We present an institutional ethnography of hospital-based psoriasis day treatment in the context of evaluating readiness to supplement services and support with a new web site. Through observation, interviews and a critical consideration of documents, forms and other textually-mediated discourses in the day-to-day work of nurses and physicians, we come to understand how the historical gender-determined power structure of nurses and physicians impacts nurses' work. On the one hand, nurses' work can have certain social benefits that would usually be considered untenable in traditional healthcare: nurses as primary decision-makers, nurses as experts in the treatment of disease, physicians as secondary consultants, and patients as co-facilitators in care delivery processes. However, benefits seem to have come at the nurses' expense, as they are required to maintain a cloak of invisibility for themselves and for their workplace, so that the Centre appears like all other outpatient clinics, and the nurses do not enjoy appropriate economic recognition. Implications for this negotiated invisibility on the implementation of new information systems in healthcare are discussed.

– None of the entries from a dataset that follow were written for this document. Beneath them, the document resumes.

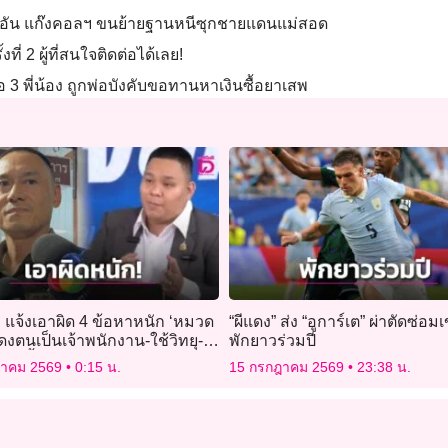
 พันอัน แก๊งคอลฯ ขนย้ายฐานหนีซุกชายแดนแม่สอด
ี่ 2 ผู้ที่สนใจติดต่อได้เลย!
อ 3 พี่น้อง ถูกพ่อบังคับขอทานหาเงินซื้อยาเสพ
 แจ้งเอาผิด 4 ข้อหาหนัก ‘หมวด
“ผีแดง” ส่ง “อูการ์เต” ผ่าตัดซ่อม
ดงตนเป็นเจ้าพนักงาน-ใช้วิทยุ-
พักยาวร่วมปี
ือ-เสื้อเกราะ
ฎาคม 2569
0:15 น.
15 กรกฎาคม 2569
23:38 น.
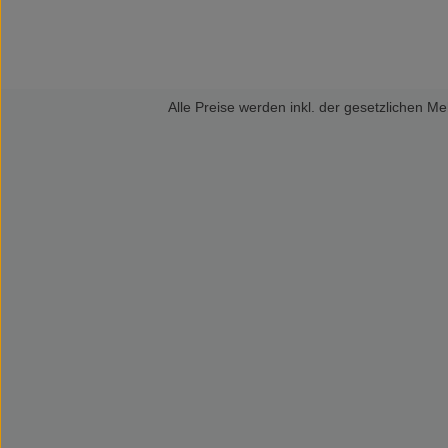
Alle Preise werden inkl. der gesetzlichen 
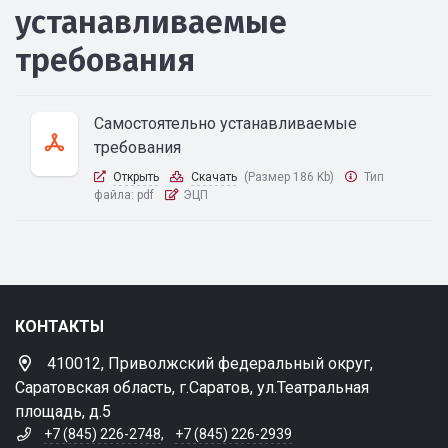
устанавливаемые
требования
Самостоятельно устанавливаемые
требования
Открыть
Скачать
(Размер 186 Kb)
Тип
файла:
pdf
ЭЦП
КОНТАКТЫ
410012, Приволжский федеральный округ,
Саратовская область, г.Саратов, ул.Театральная
площадь, д.5
+7 (845) 226-2748
,
+7 (845) 226-2939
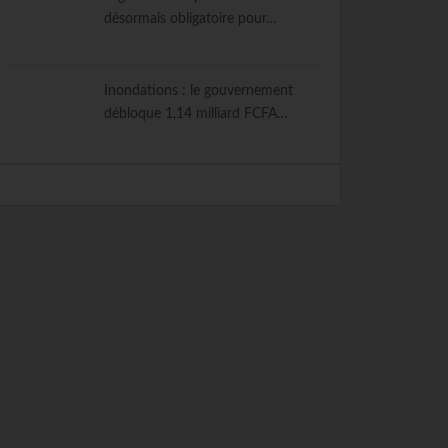
désormais obligatoire pour…
Inondations : le gouvernement
débloque 1,14 milliard FCFA…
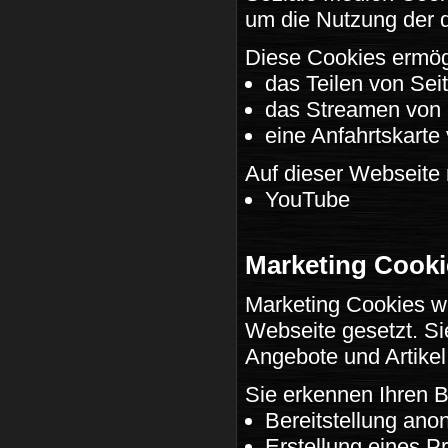
um die Nutzung der 
Diese Cookies ermög
das Teilen von Sei
das Streamen von 
eine Anfahrtskart
Auf dieser Webseite 
YouTube
Marketing Cooki
Marketing Cookies w
Webseite gesetzt. Sie
Angebote und Artikel
Sie erkennen Ihren B
Bereitstellung ano
Erstellung eines Pr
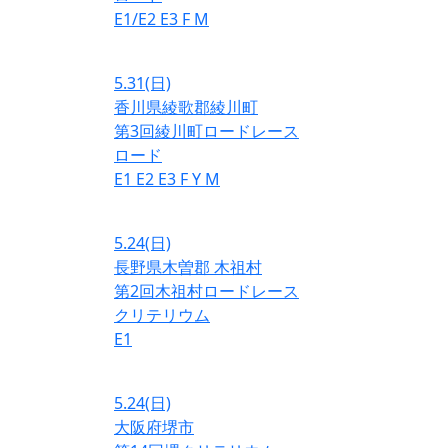
E1/E2
E3
F
M
5.31
(日)
香川県綾歌郡綾川町
第3回綾川町ロードレース
ロード
E1
E2
E3
F
Y
M
5.24
(日)
長野県木曽郡 木祖村
第2回木祖村ロードレース
クリテリウム
E1
5.24
(日)
大阪府堺市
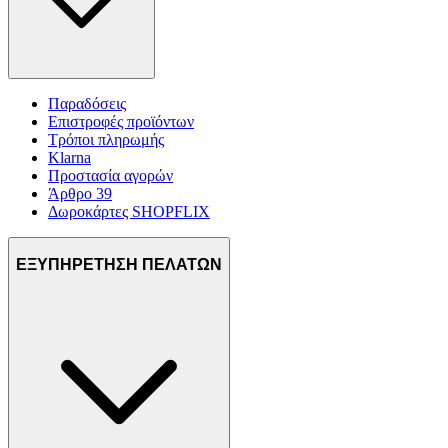
Παραδόσεις
Επιστροφές προϊόντων
Τρόποι πληρωμής
Klarna
Προστασία αγορών
Άρθρο 39
Δωροκάρτες SHOPFLIX
ΕΞΥΠΗΡΕΤΗΣΗ ΠΕΛΑΤΩΝ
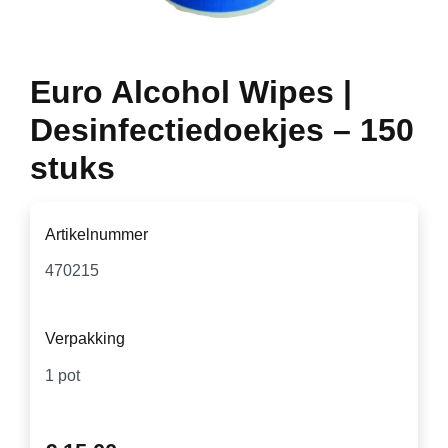
Euro Alcohol Wipes |
Desinfectiedoekjes – 150
stuks
Artikelnummer
Verpakking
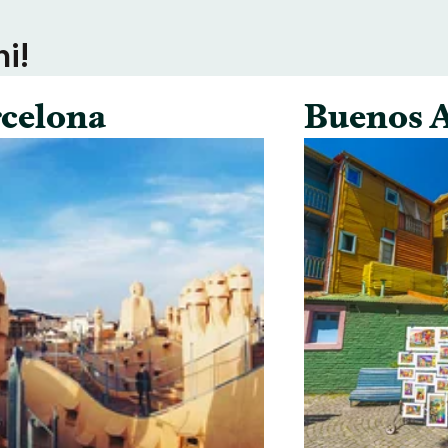
ni!
celona
Buenos A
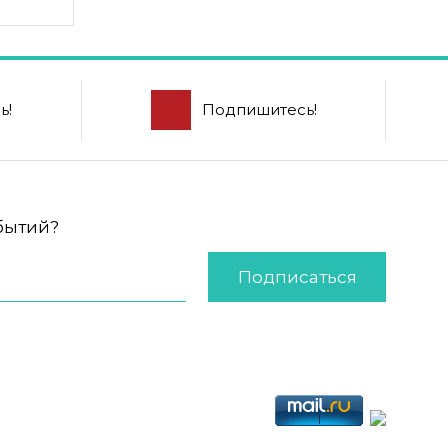
ь!
Подпишитесь!
обытий?
Подписаться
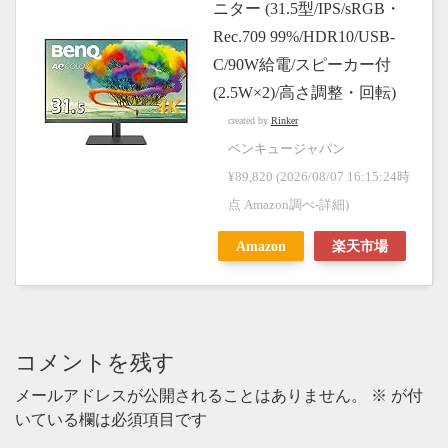
ニター (31.5型/IPS/sRGB・
Rec.709 99%/HDR10/USB-
C/90W給電/スピーカー付
(2.5W×2)/高さ調整・回転)
created by
Rinker
ベンキュージャパン
¥89,820
(2026/08/07 16:15:24時
点 Amazon調べ-
詳細)
Amazon
楽天市場
コメントを残す
メールアドレスが公開されることはありません。
※
が付
いている欄は必須項目です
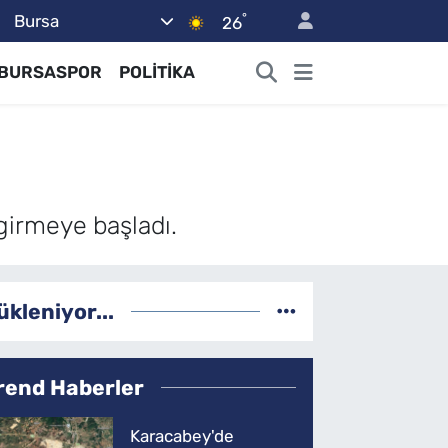
°
Bursa
26
BURSASPOR
POLİTİKA
girmeye başladı.
ükleniyor...
rend Haberler
Karacabey'de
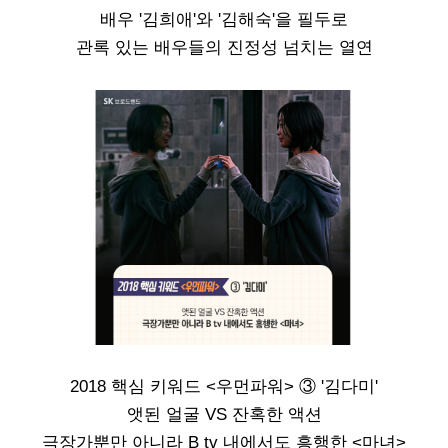
배우 '김희애'와 '김해숙'을 필두로
관록 있는 배우들의 진정성 넘치는 열연
2018 핵심 키워드 <우먼파워> ③ '김다미'
앳된 얼굴 VS 잔혹한 액션
극장가뿐만 아니라 B tv 내에서도 흥행한 <마녀>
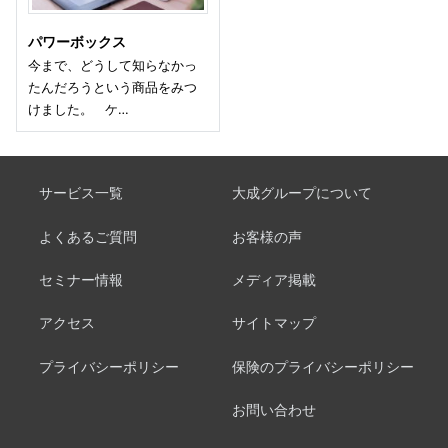
パワーボックス
今まで、どうして知らなかっ
たんだろうという商品をみつ
けました。 ケ…
サービス一覧
大成グループについて
よくあるご質問
お客様の声
セミナー情報
メディア掲載
アクセス
サイトマップ
プライバシーポリシー
保険のプライバシーポリシー
お問い合わせ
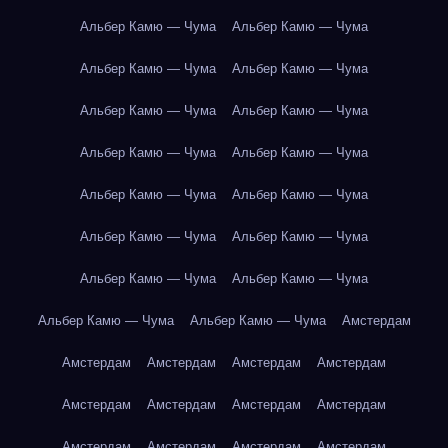
Альбер Камю — Чума
Альбер Камю — Чума
Альбер Камю — Чума
Альбер Камю — Чума
Альбер Камю — Чума
Альбер Камю — Чума
Альбер Камю — Чума
Альбер Камю — Чума
Альбер Камю — Чума
Альбер Камю — Чума
Альбер Камю — Чума
Альбер Камю — Чума
Альбер Камю — Чума
Альбер Камю — Чума
Альбер Камю — Чума
Альбер Камю — Чума
Амстердам
Амстердам
Амстердам
Амстердам
Амстердам
Амстердам
Амстердам
Амстердам
Амстердам
Амстердам
Амстердам
Амстердам
Амстердам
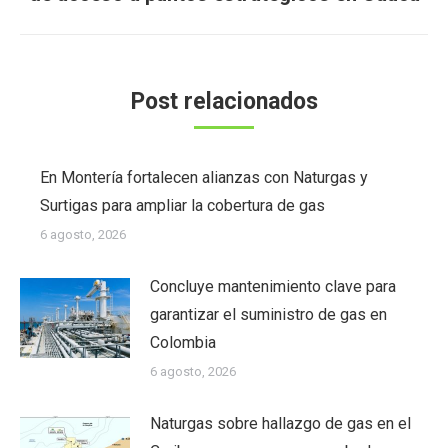
siguiente:
Post relacionados
En Montería fortalecen alianzas con Naturgas y
Surtigas para ampliar la cobertura de gas
6 agosto, 2026
Concluye mantenimiento clave para
garantizar el suministro de gas en
Colombia
6 agosto, 2026
Naturgas sobre hallazgo de gas en el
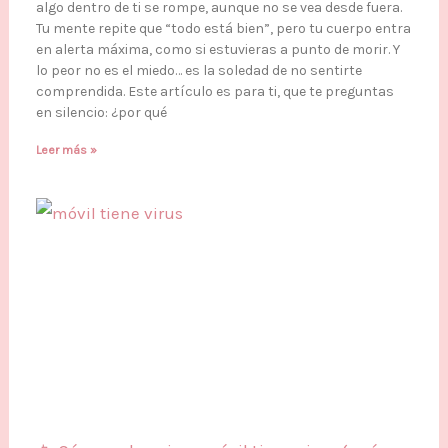
algo dentro de ti se rompe, aunque no se vea desde fuera.
Tu mente repite que “todo está bien”, pero tu cuerpo entra
en alerta máxima, como si estuvieras a punto de morir. Y
lo peor no es el miedo… es la soledad de no sentirte
comprendida. Este artículo es para ti, que te preguntas
en silencio: ¿por qué
Leer más »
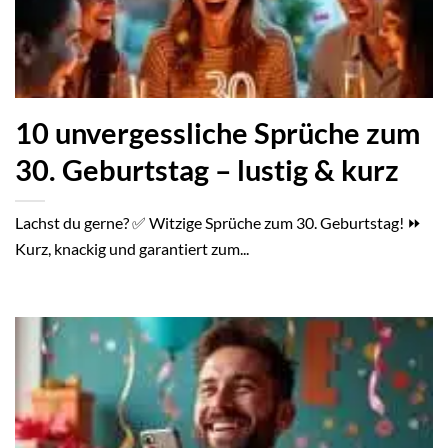
10 unvergessliche Sprüche zum
30. Geburtstag – lustig & kurz
Lachst du gerne? ✅ Witzige Sprüche zum 30. Geburtstag! ⏩
Kurz, knackig und garantiert zum...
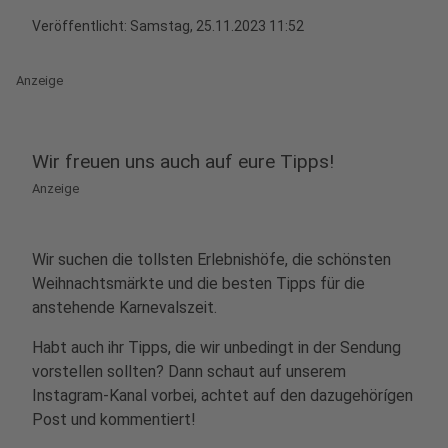
Veröffentlicht:
Samstag, 25.11.2023 11:52
Anzeige
Wir freuen uns auch auf eure Tipps!
Anzeige
Wir suchen die tollsten Erlebnishöfe, die schönsten
Weihnachtsmärkte und die besten Tipps für die
anstehende Karnevalszeit.
Habt auch ihr Tipps, die wir unbedingt in der Sendung
vorstellen sollten? Dann schaut auf unserem
Instagram-Kanal vorbei, achtet auf den dazugehörígen
Post und kommentiert!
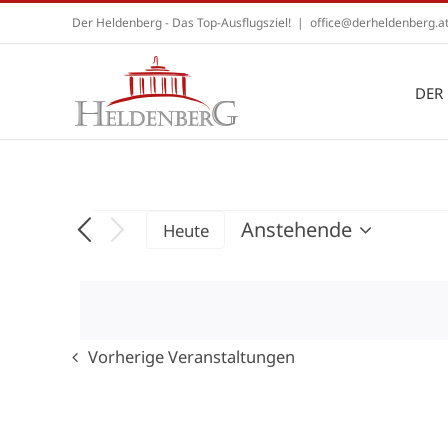
Zum
Der Heldenberg - Das Top-Ausflugsziel!
|
office@derheldenberg.a
Inhalt
springen
DER
Veranstaltungen
Anstehende
Heute
Datum
wählen.
Vorherige
Veranstaltungen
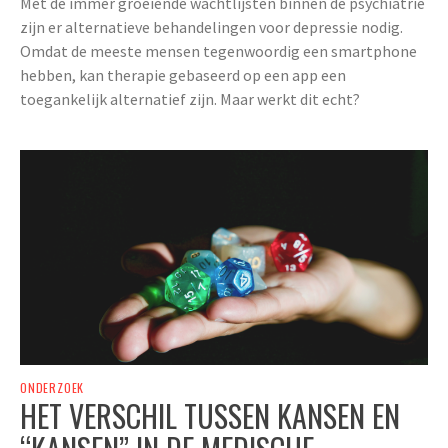
Met de immer groeiende wachtlijsten binnen de psychiatrie
zijn er alternatieve behandelingen voor depressie nodig.
Omdat de meeste mensen tegenwoordig een smartphone
hebben, kan therapie gebaseerd op een app een
toegankelijk alternatief zijn. Maar werkt dit echt?
ONDERZOEK
HET VERSCHIL TUSSEN KANSEN EN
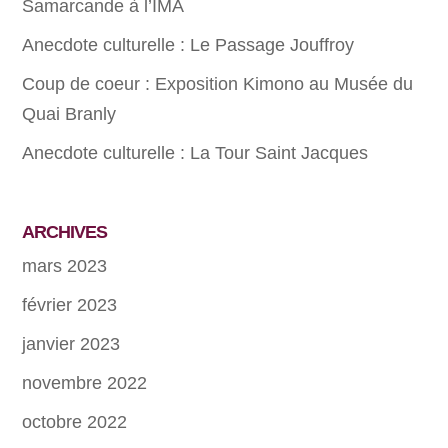
Samarcande à l’IMA
Anecdote culturelle : Le Passage Jouffroy
Coup de coeur : Exposition Kimono au Musée du
Quai Branly
Anecdote culturelle : La Tour Saint Jacques
ARCHIVES
mars 2023
février 2023
janvier 2023
novembre 2022
octobre 2022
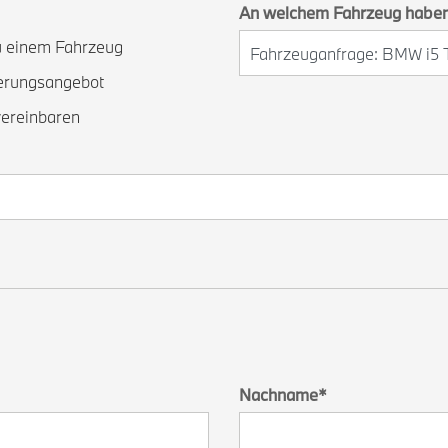
An welchem Fahrzeug haben 
zu einem Fahrzeug
ierungsangebot
vereinbaren
Nachname
*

在评估是否准备好通过一个新网站来补充服务和支持的背景下,我们展示了一项关于医院银屑病日间治疗的机构人种志研究。通过观察、访谈以及对护士和医生日常工作中的文件、表格及其他文本介导话语的批判性思考,我们开始理解护士和医生由历史性别决定的权力结构如何影响护士的工作。一方面,护士的工作可以带来某些社会效益,而这些效益在传统医疗保健中通常被认为是难以维持的:护士作为主要决策者,护士作为疾病治疗专家,医生作为次要顾问,以及患者作为护理过程中的共同促进者。然而,这些好处似乎是以护士为代价的,因为他们被要求对自己和工作场所保持隐形,以便该中心看起来与其他所有门诊诊所一样,而且护士没有得到适当的经济认可。本文讨论了这种协商后的隐形对医疗保健中新信息系统实施的影响。